アルメリア王国領内を横断するように走る河川群。
豊かな水量と清廉な水質に恵まれ、多くの都市にとって欠かせない水源となっている。
とりわけ国内最大の農耕地である
穀倉都市デリンドブルグの灌漑用水となっており、
王国民の命の根幹を成していると言っても過言ではないだろう。
最上流は
フェルゼン公国との国境に接する山脈まで遡る。
山々の頂から湧き出た水は、
橋梁都市アイアントラスの直下にある渓谷、
『大断崖(グレイテスト・クリフ)』を通ってフェルゼン側とアルメリア側の支流にそれぞれ流れ込む。
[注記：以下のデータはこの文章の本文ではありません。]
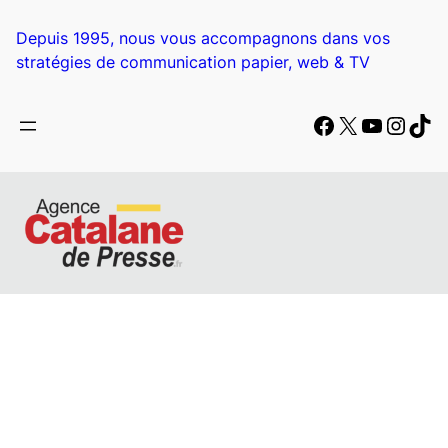
Aller
au
Depuis 1995, nous vous accompagnons dans vos
contenu
stratégies de communication papier, web & TV
Facebook
X
YouTub
Insta
Tik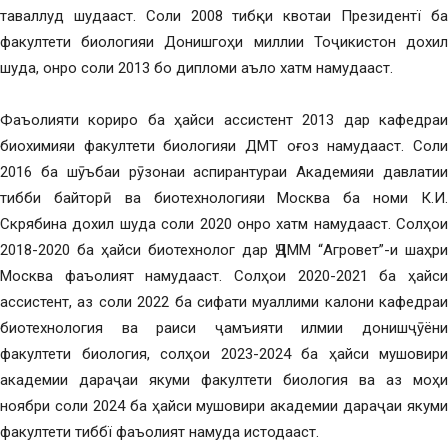
таваллуд шудааст. Соли 2008 тибқи квотаи Президентї ба
факултети биологияи Донишгоҳи миллии Тоҷикистон дохил
шуда, онро соли 2013 бо дипломи аъло хатм намудааст.
Фаъолияти кориро ба ҳайси ассистент 2013 дар кафедраи
биохимияи факултети биологияи ДМТ оғоз намудааст. Соли
2016 ба шӯъбаи рӯзонаи аспирантураи Академияи давлатии
тибби байторӣ ва биотехнологияи Москва ба номи К.И.
Скрябина дохил шуда соли 2020 онро хатм намудааст. Солҳои
2018-2020 ба ҳайси биотехнолог дар ҶДММ “Агровет”-и шаҳри
Москва фаъолият намудааст. Солҳои 2020-2021 ба ҳайси
ассистент, аз соли 2022 ба сифати муаллими калони кафедраи
биотехнология ва раиси ҷамъияти илмии донишҷӯёни
факултети биология, солҳои 2023-2024 ба ҳайси мушовири
академии дараҷаи якуми факултети биология ва аз моҳи
ноябри соли 2024 ба ҳайси мушовири академии дараҷаи якуми
факултети тиббї фаъолият намуда истодааст.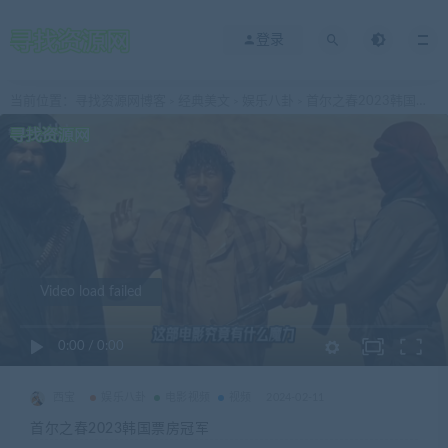
登录
当前位置：
寻找资源网博客
经典美文
娱乐八卦
首尔之春2023韩国票房冠军
>
>
>
Video load failed
0:00
/
0:00
西宝
娱乐八卦
电影视频
视频
2024-02-11
首尔之春2023韩国票房冠军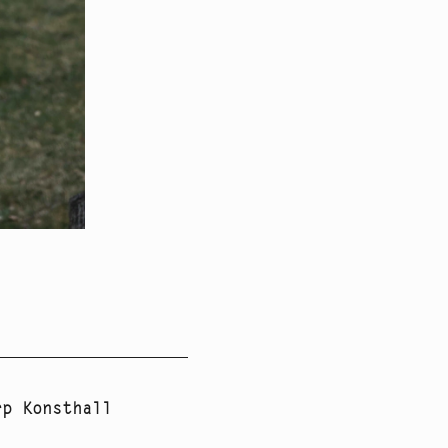
rp Konsthall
このうちアルメリア側の支流から派生した河川群がフルス水系である。
広大な国土を横断する巨大な本流と、枝分かれする無数の支流で構成され、
海までたどり着くものがあれば、タマン湿生地帯と接続するものなど、
支流ごとに多種多様な生態系をはらんでいる。
アルメリア諸領にとって不可欠の水源となっているフルス水系であるが、
王都キングヒルだけは独自の水再生プラント(
キングヒル地下共同溝)を有しているため、
水源をフルス水系に依存しない、他の街々とは完全に独立した循環系を確立している。
これは戦略上極めて重要な要素である。
水系上流を敵国に抑えられた場合、最悪毒でも流されれば下流の都市は壊滅する恐れがあるが、
キングヒルだけは独自に水源を確保しているため被害を免れることができる。
水を含む兵糧攻めは古代から用いられてきた城攻めの最有効手段のひとつであるが、
キングヒルに関してはデリンドブルクの潤沢な生産量を背景にした豊富な食料備蓄と、
水源を都市内だけで完結させられるという他にない強みを持っているため、
それこそ年単位で籠城戦に持ち込むことすら可能なのである。
独自水源を持ってる国はそれだけでめちゃくちゃ強い。
将来国獲りを検討することになったときのためにぜひともおぼえておこう。